Positioning the Page in the Window (ViewPort)

The first decision is to place the document in the window. Does it take up the whole window? What if the window is 2400px wide? Does it take up a 1000px width in the middle of such a large screen? or does it stay to one side, ignoring the size of the window once it passes 1300px?

This requires a solution with at least two blocks; the first is a div with a class called wrapper, and the second is the sections tag. The div is needed to limit the maximum width of the window to 1300px, and the section determines the width of the page as well as horizontally centering itself inside of the wrapper. This is the strategy used in the HTML5 template and gone over step by step in setting up the page in the demonstration.
Page Layout in Window

With the width of the page decided, the process now goes from the top of the section. First comes the header, then the navigation (the navigation is often nested inside of the header) then comes the main article with usually an aside to the right or left of it, and finally, a footer to define the bottom of the page.

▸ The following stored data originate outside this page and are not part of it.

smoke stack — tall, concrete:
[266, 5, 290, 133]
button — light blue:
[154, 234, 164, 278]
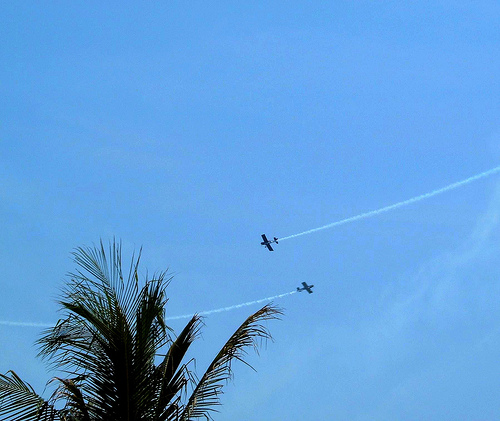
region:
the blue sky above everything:
[3, 6, 499, 413]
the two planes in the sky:
[260, 232, 312, 299]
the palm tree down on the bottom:
[3, 244, 281, 419]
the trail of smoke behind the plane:
[279, 157, 499, 260]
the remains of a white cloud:
[391, 199, 498, 334]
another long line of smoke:
[2, 284, 299, 331]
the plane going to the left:
[260, 230, 279, 250]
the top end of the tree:
[71, 235, 146, 291]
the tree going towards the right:
[292, 280, 314, 296]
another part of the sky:
[365, 187, 494, 387]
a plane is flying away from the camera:
[297, 273, 319, 298]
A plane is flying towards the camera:
[253, 225, 287, 261]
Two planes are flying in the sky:
[240, 212, 351, 307]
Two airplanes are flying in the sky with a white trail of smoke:
[237, 178, 409, 322]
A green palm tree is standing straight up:
[7, 237, 247, 395]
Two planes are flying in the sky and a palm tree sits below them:
[1, 220, 347, 411]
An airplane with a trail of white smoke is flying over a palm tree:
[62, 220, 294, 273]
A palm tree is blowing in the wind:
[5, 262, 284, 415]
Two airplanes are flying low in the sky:
[252, 207, 350, 312]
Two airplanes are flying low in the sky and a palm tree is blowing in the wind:
[11, 225, 321, 410]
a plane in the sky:
[252, 224, 285, 259]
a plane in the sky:
[289, 276, 324, 299]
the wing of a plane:
[259, 232, 269, 242]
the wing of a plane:
[266, 243, 273, 252]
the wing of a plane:
[301, 280, 308, 286]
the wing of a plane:
[307, 287, 313, 295]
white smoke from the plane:
[278, 165, 497, 242]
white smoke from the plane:
[3, 285, 295, 333]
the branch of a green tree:
[177, 302, 269, 417]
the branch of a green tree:
[158, 304, 205, 409]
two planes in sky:
[254, 228, 331, 300]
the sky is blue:
[15, 7, 497, 191]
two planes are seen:
[249, 220, 334, 317]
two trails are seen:
[203, 207, 383, 335]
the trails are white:
[168, 207, 370, 323]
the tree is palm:
[52, 256, 247, 419]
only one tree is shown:
[66, 250, 237, 419]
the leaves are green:
[62, 262, 269, 419]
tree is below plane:
[98, 191, 312, 415]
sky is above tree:
[49, 155, 223, 417]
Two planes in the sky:
[254, 225, 320, 300]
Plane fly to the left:
[253, 226, 284, 256]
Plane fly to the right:
[293, 274, 321, 302]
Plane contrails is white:
[275, 165, 496, 258]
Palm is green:
[0, 221, 280, 412]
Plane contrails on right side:
[280, 160, 496, 246]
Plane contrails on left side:
[0, 269, 325, 336]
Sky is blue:
[5, 4, 496, 419]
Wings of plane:
[301, 279, 313, 299]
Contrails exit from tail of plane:
[270, 229, 305, 247]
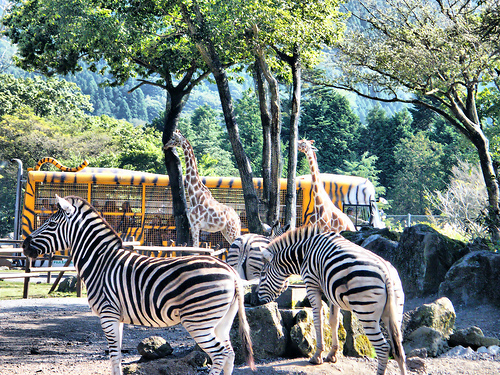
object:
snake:
[24, 156, 92, 172]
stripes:
[86, 173, 149, 188]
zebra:
[22, 193, 235, 371]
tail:
[235, 284, 255, 372]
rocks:
[240, 303, 288, 354]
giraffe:
[300, 135, 358, 235]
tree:
[227, 6, 286, 230]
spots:
[313, 215, 344, 231]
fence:
[29, 260, 88, 295]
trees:
[0, 67, 166, 174]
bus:
[23, 166, 377, 262]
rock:
[134, 333, 172, 359]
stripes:
[32, 197, 225, 374]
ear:
[54, 193, 74, 215]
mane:
[84, 206, 133, 240]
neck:
[307, 151, 322, 198]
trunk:
[173, 243, 194, 252]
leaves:
[0, 46, 500, 86]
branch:
[127, 77, 177, 91]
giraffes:
[165, 132, 241, 254]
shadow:
[0, 301, 212, 374]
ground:
[0, 293, 480, 372]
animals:
[244, 222, 404, 374]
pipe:
[0, 231, 18, 244]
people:
[74, 190, 159, 216]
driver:
[343, 207, 358, 224]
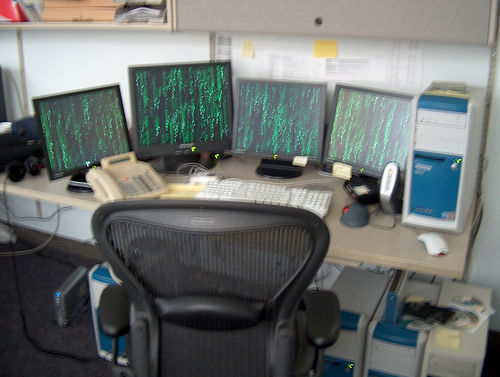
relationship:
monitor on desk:
[91, 48, 243, 151] [242, 74, 323, 160]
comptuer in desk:
[91, 48, 243, 151] [242, 74, 323, 160]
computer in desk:
[91, 48, 243, 151] [242, 74, 323, 160]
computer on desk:
[99, 60, 249, 236] [242, 74, 323, 160]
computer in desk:
[99, 60, 249, 236] [242, 74, 323, 160]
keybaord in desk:
[182, 166, 332, 220] [242, 74, 323, 160]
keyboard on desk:
[182, 166, 332, 220] [183, 172, 378, 240]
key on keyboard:
[276, 179, 337, 223] [182, 166, 332, 220]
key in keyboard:
[276, 179, 337, 223] [182, 166, 332, 220]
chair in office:
[91, 202, 328, 322] [77, 147, 368, 271]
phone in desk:
[74, 142, 180, 217] [79, 132, 161, 190]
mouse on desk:
[324, 182, 374, 237] [183, 172, 378, 240]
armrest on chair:
[77, 275, 139, 340] [303, 300, 351, 350]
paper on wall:
[294, 36, 354, 72] [222, 35, 264, 63]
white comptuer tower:
[205, 38, 237, 62] [145, 41, 178, 61]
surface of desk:
[160, 159, 456, 260] [10, 148, 427, 247]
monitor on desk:
[91, 48, 243, 151] [223, 67, 363, 182]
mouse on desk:
[324, 182, 374, 237] [337, 187, 386, 238]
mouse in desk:
[324, 182, 374, 237] [337, 187, 386, 238]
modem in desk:
[353, 160, 406, 203] [350, 153, 421, 221]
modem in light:
[353, 160, 406, 203] [366, 174, 402, 215]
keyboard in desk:
[182, 166, 332, 220] [162, 150, 359, 233]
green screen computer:
[91, 48, 243, 151] [99, 60, 249, 236]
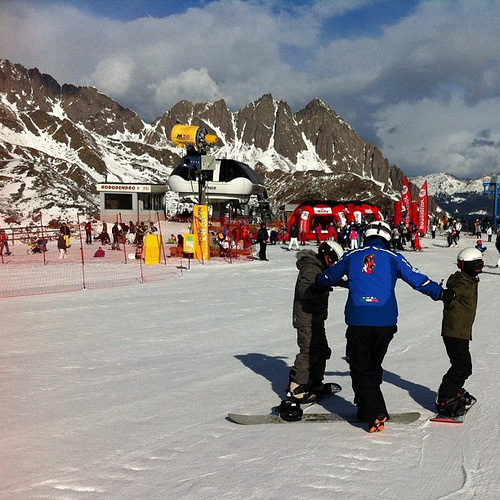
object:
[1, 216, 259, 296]
fencing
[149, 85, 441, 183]
rocks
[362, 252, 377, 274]
logo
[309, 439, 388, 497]
tracks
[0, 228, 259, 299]
net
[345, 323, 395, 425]
pants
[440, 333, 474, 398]
pants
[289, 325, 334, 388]
pants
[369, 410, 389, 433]
shoes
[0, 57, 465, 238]
mountain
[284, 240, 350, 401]
man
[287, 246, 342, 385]
suit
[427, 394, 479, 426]
snowboard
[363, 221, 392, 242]
helmet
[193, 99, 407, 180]
rocks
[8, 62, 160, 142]
rocks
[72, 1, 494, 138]
sky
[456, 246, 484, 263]
helmets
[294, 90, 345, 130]
mountain top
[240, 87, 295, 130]
mountain top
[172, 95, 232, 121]
mountain top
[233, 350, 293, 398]
shadow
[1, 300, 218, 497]
snow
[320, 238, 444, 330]
coat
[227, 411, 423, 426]
boards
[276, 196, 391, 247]
tent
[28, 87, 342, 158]
rocks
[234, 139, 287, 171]
snow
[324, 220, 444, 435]
man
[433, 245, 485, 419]
man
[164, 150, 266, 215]
ski lift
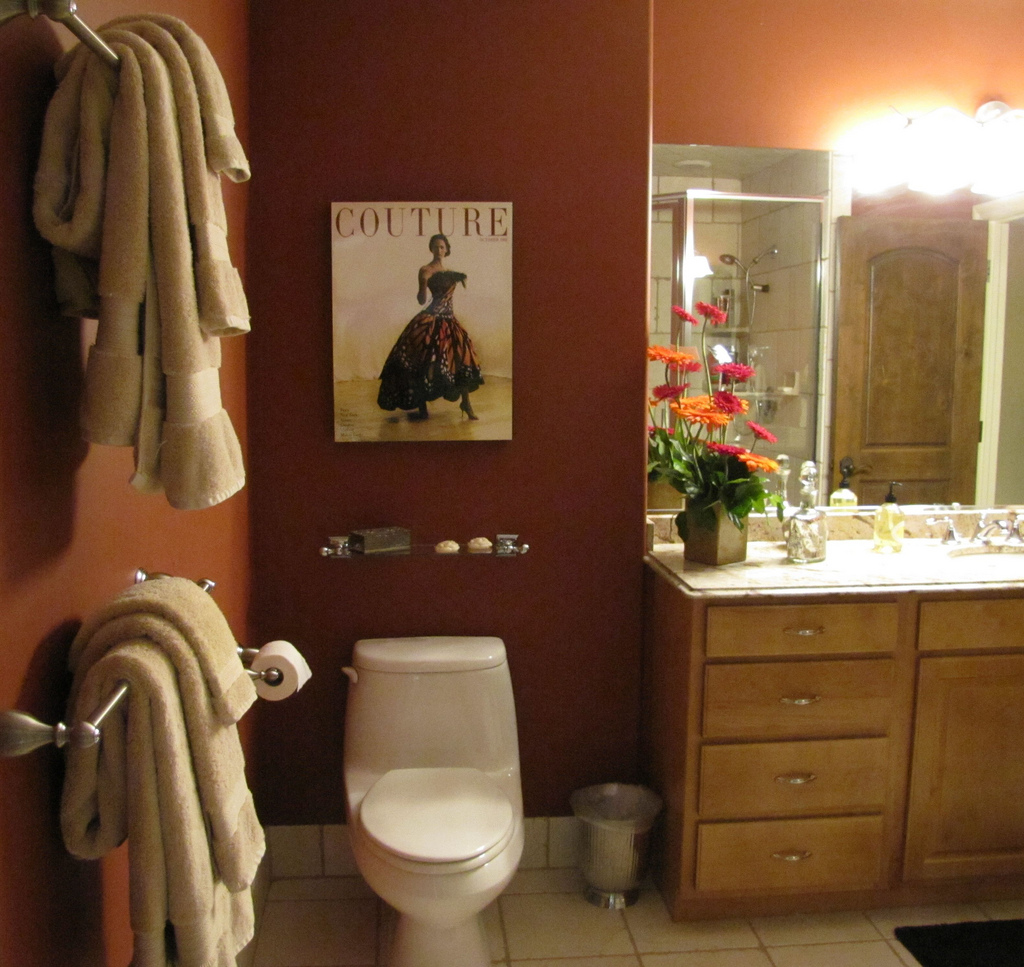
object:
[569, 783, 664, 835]
bag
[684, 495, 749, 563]
vase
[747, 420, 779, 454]
flowers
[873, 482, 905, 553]
lotion dispenser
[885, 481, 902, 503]
nozzle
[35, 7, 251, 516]
towel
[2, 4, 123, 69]
towel rack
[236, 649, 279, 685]
holder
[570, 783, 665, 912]
can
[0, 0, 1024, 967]
bathroom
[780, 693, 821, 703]
handle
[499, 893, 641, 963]
tiles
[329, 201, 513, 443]
picture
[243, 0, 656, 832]
wall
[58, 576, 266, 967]
towel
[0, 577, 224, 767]
rack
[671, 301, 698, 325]
flowers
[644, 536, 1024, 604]
counter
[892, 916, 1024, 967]
rug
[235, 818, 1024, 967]
floor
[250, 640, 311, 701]
dispenser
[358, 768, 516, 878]
toilet seat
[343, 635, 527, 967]
toilet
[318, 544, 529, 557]
shelf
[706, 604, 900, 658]
drawer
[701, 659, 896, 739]
drawer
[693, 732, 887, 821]
drawer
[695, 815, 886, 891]
drawer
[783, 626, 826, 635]
handle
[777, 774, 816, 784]
handle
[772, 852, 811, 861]
handle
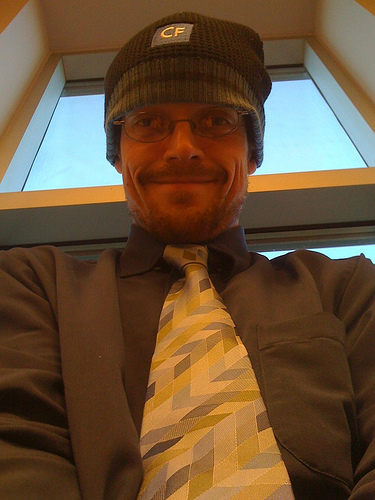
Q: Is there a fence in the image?
A: No, there are no fences.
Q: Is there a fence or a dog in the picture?
A: No, there are no fences or dogs.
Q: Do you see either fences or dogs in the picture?
A: No, there are no fences or dogs.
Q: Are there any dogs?
A: No, there are no dogs.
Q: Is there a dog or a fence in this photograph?
A: No, there are no dogs or fences.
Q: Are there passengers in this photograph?
A: No, there are no passengers.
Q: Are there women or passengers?
A: No, there are no passengers or women.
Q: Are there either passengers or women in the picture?
A: No, there are no passengers or women.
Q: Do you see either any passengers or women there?
A: No, there are no passengers or women.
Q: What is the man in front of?
A: The man is in front of the window.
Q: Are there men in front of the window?
A: Yes, there is a man in front of the window.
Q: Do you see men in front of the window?
A: Yes, there is a man in front of the window.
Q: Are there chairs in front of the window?
A: No, there is a man in front of the window.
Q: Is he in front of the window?
A: Yes, the man is in front of the window.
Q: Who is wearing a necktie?
A: The man is wearing a necktie.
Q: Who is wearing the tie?
A: The man is wearing a necktie.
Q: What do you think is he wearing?
A: The man is wearing a necktie.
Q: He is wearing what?
A: The man is wearing a necktie.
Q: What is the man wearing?
A: The man is wearing a necktie.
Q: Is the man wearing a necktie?
A: Yes, the man is wearing a necktie.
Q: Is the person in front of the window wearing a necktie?
A: Yes, the man is wearing a necktie.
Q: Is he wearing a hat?
A: No, the man is wearing a necktie.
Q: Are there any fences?
A: No, there are no fences.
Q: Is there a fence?
A: No, there are no fences.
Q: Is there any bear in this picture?
A: No, there are no bears.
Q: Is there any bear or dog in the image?
A: No, there are no bears or dogs.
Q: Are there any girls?
A: No, there are no girls.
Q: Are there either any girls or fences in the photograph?
A: No, there are no girls or fences.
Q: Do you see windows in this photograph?
A: Yes, there is a window.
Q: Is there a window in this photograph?
A: Yes, there is a window.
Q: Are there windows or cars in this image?
A: Yes, there is a window.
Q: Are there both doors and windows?
A: No, there is a window but no doors.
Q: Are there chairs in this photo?
A: No, there are no chairs.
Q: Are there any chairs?
A: No, there are no chairs.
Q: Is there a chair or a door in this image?
A: No, there are no chairs or doors.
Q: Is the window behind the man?
A: Yes, the window is behind the man.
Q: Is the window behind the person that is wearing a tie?
A: Yes, the window is behind the man.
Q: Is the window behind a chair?
A: No, the window is behind the man.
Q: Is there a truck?
A: No, there are no trucks.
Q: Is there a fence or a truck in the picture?
A: No, there are no trucks or fences.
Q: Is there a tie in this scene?
A: Yes, there is a tie.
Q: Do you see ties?
A: Yes, there is a tie.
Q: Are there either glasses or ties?
A: Yes, there is a tie.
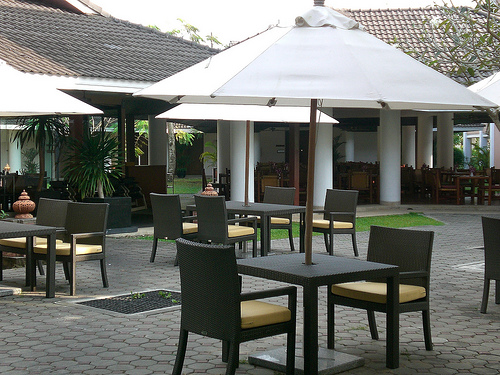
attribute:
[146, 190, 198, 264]
chair — black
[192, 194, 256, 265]
chair — black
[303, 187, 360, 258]
chair — black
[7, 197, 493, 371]
patio — brick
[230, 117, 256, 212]
pillar — white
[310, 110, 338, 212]
pillar — white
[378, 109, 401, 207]
pillar — white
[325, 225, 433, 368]
chair — black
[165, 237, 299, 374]
chair — black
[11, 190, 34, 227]
urn — Decorative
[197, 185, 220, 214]
urn — Decorative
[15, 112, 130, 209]
trees — palm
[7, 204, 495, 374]
ground — grey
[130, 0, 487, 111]
umbrella — round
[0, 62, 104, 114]
umbrella — round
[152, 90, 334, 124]
umbrella — round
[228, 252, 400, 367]
table — rectangular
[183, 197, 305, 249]
table — square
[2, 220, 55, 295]
table — square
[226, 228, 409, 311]
table — empty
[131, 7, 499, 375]
umbrella — white, large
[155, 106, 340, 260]
umbrella — white, large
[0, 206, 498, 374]
floor — grey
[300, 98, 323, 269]
pole — brown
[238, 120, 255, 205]
pole — brown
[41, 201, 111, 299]
chair — black, tan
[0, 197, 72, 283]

If all of these are in the document flow, and determined by the size of the content, then the document is flexible, meaning that if something were to be added somewhere in the middle, it would be accommodated in the document flow, and everything else would adjust accordingly.

Building flexible documents is the ideal. Please aim for that, as it will make your documents much easier to manage. We have not yet covered responsive design using media queries but when we do, the document has to remain flexible so it can adapt to different size viewports, or window sizes, from the tiny screen of the iPhone to the largest monitors.

If you think it is hard to manage a static page, just imagine how much more difficult it would be to manage various states of the same document. Lets make our documents flexible for now, and worry about responsive layouts after the midterm.

Fixed Layouts

A fixed layout has pixel-based widths for the whole page and for each column of content. Its width doesn’t change when viewed on smaller devices like mobile phones and tablets or when a desktop browser window is reduced.

Fixed layouts are easiest when first learning CSS but are limited in addressing the many variable viewports.

Fluid Layouts

A fluid ( or liquid) layout uses percent-ages for widths, allowing the page to shrink and expand depending on the viewing conditions.

Elastic layout can use ems for both width and all other property sizes, so the page scales according to a user’s font-size settings.

There is no single layout strategy that is right for every circumstance, and you will find yourself using all of the CSS layout tools at one time or another.